The Lend Lease Aid to Russia in World War II is excusable. The Red Army kept millions of German soldiers tied down and killed around 5.3 million Germans. Indeed, it is improbable that the Americans and British could have won in North Africa, Italy, or on D-Day had Hitler been able to redeploy the armies from the Russian front.

Lend-Lease probably saved millions of American, British, and Canadian lives by keeping the Red Army fighting. Yet, Lend Lease began in 1941, two years before FDR’s first meeting with Stalin at Tehran in 1943. Hence, no FDR Stalin meeting was necessary.

Yes, Stalin was the Worst Dictator America Backed

In the final analysis, Stalin is the worst of all the dictators America has backed with direct aid.

Historians’ low estimate for the number for Stalin’s body count is 20 million. In contrast, Spanish dictator Francisco Franco; one of the left’s favorite bogeymen, killed between 100,000 and 200,000 people in his White Terror.

Franco was a monster;. In 1940 Franco’s terror horrified SS leader Heinrich Himmler, the architect of the Holocaust. Franco’s methods reportedly disturbed Himmler while on a visit to Madrid in 1940. However, Franco was a small time compared to Stalin.

Notably, another American-supported monster leftists love to condemn, Chile’s General Augusto Pinochet killed around 40,018 people. Yes, Pinochet and Franco were monsters, but they were small monsters whose crimes were tiny compared to Stalin’s.

Moreover, neither Pinochet nor Franco launched a war of aggression, or invaded another country and overthrew its government as Stalin did. Strangely, both Pinochet and Franco’s regimes were peaceful in their relationships with other nations. In contrast, Stalin was a threat to all the USSR’s neighbors.

EXCERPTED DATA:

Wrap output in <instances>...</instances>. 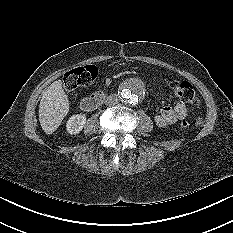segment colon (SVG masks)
Returning <instances> with one entry per match:
<instances>
[{"label":"colon","instance_id":"5ec220e1","mask_svg":"<svg viewBox=\"0 0 233 233\" xmlns=\"http://www.w3.org/2000/svg\"><path fill=\"white\" fill-rule=\"evenodd\" d=\"M98 75V70L93 65H86L75 68L65 73L63 77L64 88L67 91H73L79 87L90 85ZM171 89L175 96L191 105L200 103L199 97L195 92L192 84L186 80H174L171 83ZM180 127L187 130L190 123L187 120H182Z\"/></svg>","mask_w":233,"mask_h":233}]
</instances>
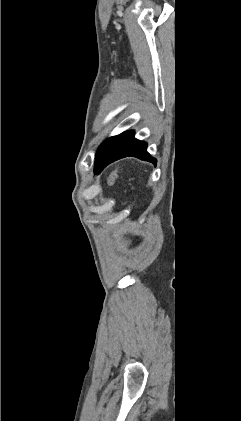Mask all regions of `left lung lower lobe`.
<instances>
[{
	"label": "left lung lower lobe",
	"mask_w": 241,
	"mask_h": 421,
	"mask_svg": "<svg viewBox=\"0 0 241 421\" xmlns=\"http://www.w3.org/2000/svg\"><path fill=\"white\" fill-rule=\"evenodd\" d=\"M147 144L134 138V131L124 132L108 139L103 152L96 160L95 174H99L108 164L127 157L133 156L141 160L152 162L156 165V159L146 151Z\"/></svg>",
	"instance_id": "1"
}]
</instances>
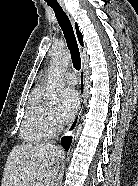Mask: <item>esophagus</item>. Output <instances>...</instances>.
<instances>
[{"mask_svg": "<svg viewBox=\"0 0 138 186\" xmlns=\"http://www.w3.org/2000/svg\"><path fill=\"white\" fill-rule=\"evenodd\" d=\"M60 4H61L62 8L65 9V6H64L63 2H60ZM79 92H80L79 108H78V111H77L75 117L73 118V120L71 121V123L69 124L67 129L65 130V132H64L65 136L71 134L75 130V128L77 127V125L79 123V120H80V118L82 116L85 103H86V96H85V70L84 69H82L81 72H80Z\"/></svg>", "mask_w": 138, "mask_h": 186, "instance_id": "1", "label": "esophagus"}]
</instances>
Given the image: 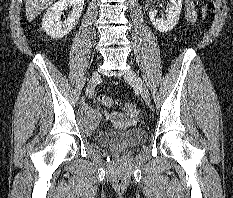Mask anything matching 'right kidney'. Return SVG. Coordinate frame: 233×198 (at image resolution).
Here are the masks:
<instances>
[{
	"label": "right kidney",
	"instance_id": "ca27d5eb",
	"mask_svg": "<svg viewBox=\"0 0 233 198\" xmlns=\"http://www.w3.org/2000/svg\"><path fill=\"white\" fill-rule=\"evenodd\" d=\"M84 0H59L48 8L42 19V29L52 38H62L69 34L77 25L83 10ZM72 11L65 21H61L62 11L66 7Z\"/></svg>",
	"mask_w": 233,
	"mask_h": 198
}]
</instances>
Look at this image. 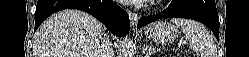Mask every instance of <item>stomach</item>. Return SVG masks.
Instances as JSON below:
<instances>
[{
    "label": "stomach",
    "mask_w": 249,
    "mask_h": 57,
    "mask_svg": "<svg viewBox=\"0 0 249 57\" xmlns=\"http://www.w3.org/2000/svg\"><path fill=\"white\" fill-rule=\"evenodd\" d=\"M146 36L157 43H172L179 34L178 28L171 23L158 21L149 25L145 31Z\"/></svg>",
    "instance_id": "1"
}]
</instances>
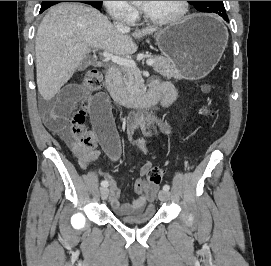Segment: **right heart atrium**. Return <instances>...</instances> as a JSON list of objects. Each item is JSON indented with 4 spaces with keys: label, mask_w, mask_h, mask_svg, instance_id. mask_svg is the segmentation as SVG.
Here are the masks:
<instances>
[{
    "label": "right heart atrium",
    "mask_w": 271,
    "mask_h": 266,
    "mask_svg": "<svg viewBox=\"0 0 271 266\" xmlns=\"http://www.w3.org/2000/svg\"><path fill=\"white\" fill-rule=\"evenodd\" d=\"M109 15L126 23H133L138 17V10L129 1H103Z\"/></svg>",
    "instance_id": "d8ad5b80"
}]
</instances>
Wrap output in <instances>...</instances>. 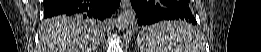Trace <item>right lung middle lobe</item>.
<instances>
[{"label":"right lung middle lobe","instance_id":"right-lung-middle-lobe-1","mask_svg":"<svg viewBox=\"0 0 261 52\" xmlns=\"http://www.w3.org/2000/svg\"><path fill=\"white\" fill-rule=\"evenodd\" d=\"M59 20H63V21H67V22H70V21H84V22H87L94 29H98L102 25V23L100 21H97V20L91 19V18H89L87 16H82V15L60 16Z\"/></svg>","mask_w":261,"mask_h":52}]
</instances>
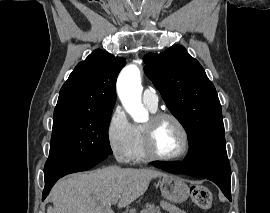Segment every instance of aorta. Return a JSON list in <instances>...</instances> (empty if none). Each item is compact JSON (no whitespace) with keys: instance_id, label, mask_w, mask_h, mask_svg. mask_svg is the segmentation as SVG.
I'll list each match as a JSON object with an SVG mask.
<instances>
[{"instance_id":"aorta-1","label":"aorta","mask_w":270,"mask_h":213,"mask_svg":"<svg viewBox=\"0 0 270 213\" xmlns=\"http://www.w3.org/2000/svg\"><path fill=\"white\" fill-rule=\"evenodd\" d=\"M117 93L123 107L134 121L143 122L148 118V112L141 100V75L137 65H127L121 71L117 80Z\"/></svg>"}]
</instances>
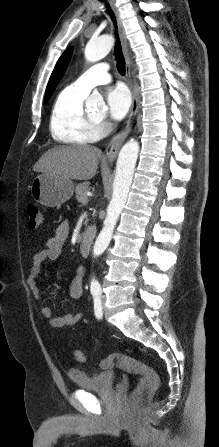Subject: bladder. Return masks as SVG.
<instances>
[{
  "label": "bladder",
  "instance_id": "1",
  "mask_svg": "<svg viewBox=\"0 0 219 447\" xmlns=\"http://www.w3.org/2000/svg\"><path fill=\"white\" fill-rule=\"evenodd\" d=\"M68 374L78 388L91 392L108 391L114 386L116 380V374L110 370L89 373L72 369Z\"/></svg>",
  "mask_w": 219,
  "mask_h": 447
}]
</instances>
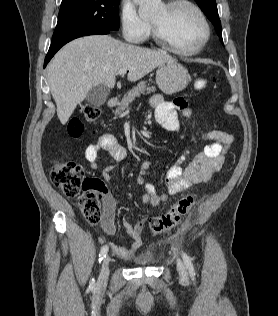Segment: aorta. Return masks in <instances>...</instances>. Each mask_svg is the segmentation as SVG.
<instances>
[{"label":"aorta","instance_id":"1","mask_svg":"<svg viewBox=\"0 0 278 316\" xmlns=\"http://www.w3.org/2000/svg\"><path fill=\"white\" fill-rule=\"evenodd\" d=\"M139 6V15L147 18L154 15L160 7L161 0H134Z\"/></svg>","mask_w":278,"mask_h":316}]
</instances>
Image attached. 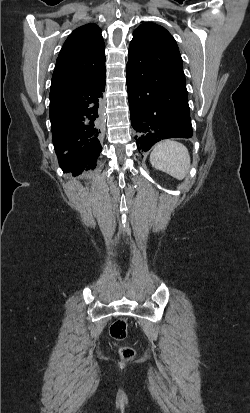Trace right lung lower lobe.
Returning <instances> with one entry per match:
<instances>
[{"mask_svg": "<svg viewBox=\"0 0 250 413\" xmlns=\"http://www.w3.org/2000/svg\"><path fill=\"white\" fill-rule=\"evenodd\" d=\"M106 70L89 82L51 90L52 138L61 169L74 176L94 169L102 147L101 99Z\"/></svg>", "mask_w": 250, "mask_h": 413, "instance_id": "98d812e1", "label": "right lung lower lobe"}]
</instances>
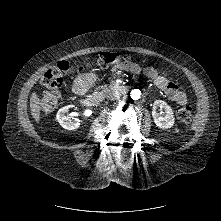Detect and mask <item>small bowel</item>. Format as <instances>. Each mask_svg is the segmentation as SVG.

DIRECTIVES:
**a.** Please copy everything in the Lend-Lease text from "The Lend Lease" down to "with direct aid.".
**b.** Answer these questions from the Lend-Lease text:
(i) In what year did Lend-Lease begin?
(ii) What is historians' low estimate for Stalin's body count?
(iii) Around how many people did Augusto Pinochet kill?

ANSWER LIST:
**a.**
The Lend Lease Aid to Russia in World War II is excusable. The Red Army kept millions of German soldiers tied down and killed around 5.3 million Germans. Indeed, it is improbable that the Americans and British could have won in North Africa, Italy, or on D-Day had Hitler been able to redeploy the armies from the Russian front.

Lend-Lease probably saved millions of American, British, and Canadian lives by keeping the Red Army fighting. Yet, Lend Lease began in 1941, two years before FDR’s first meeting with Stalin at Tehran in 1943. Hence, no FDR Stalin meeting was necessary.

Yes, Stalin was the Worst Dictator America Backed

In the final analysis, Stalin is the worst of all the dictators America has backed with direct aid.

**b.**
(i) 1941
(ii) 20 million
(iii) Around 40,018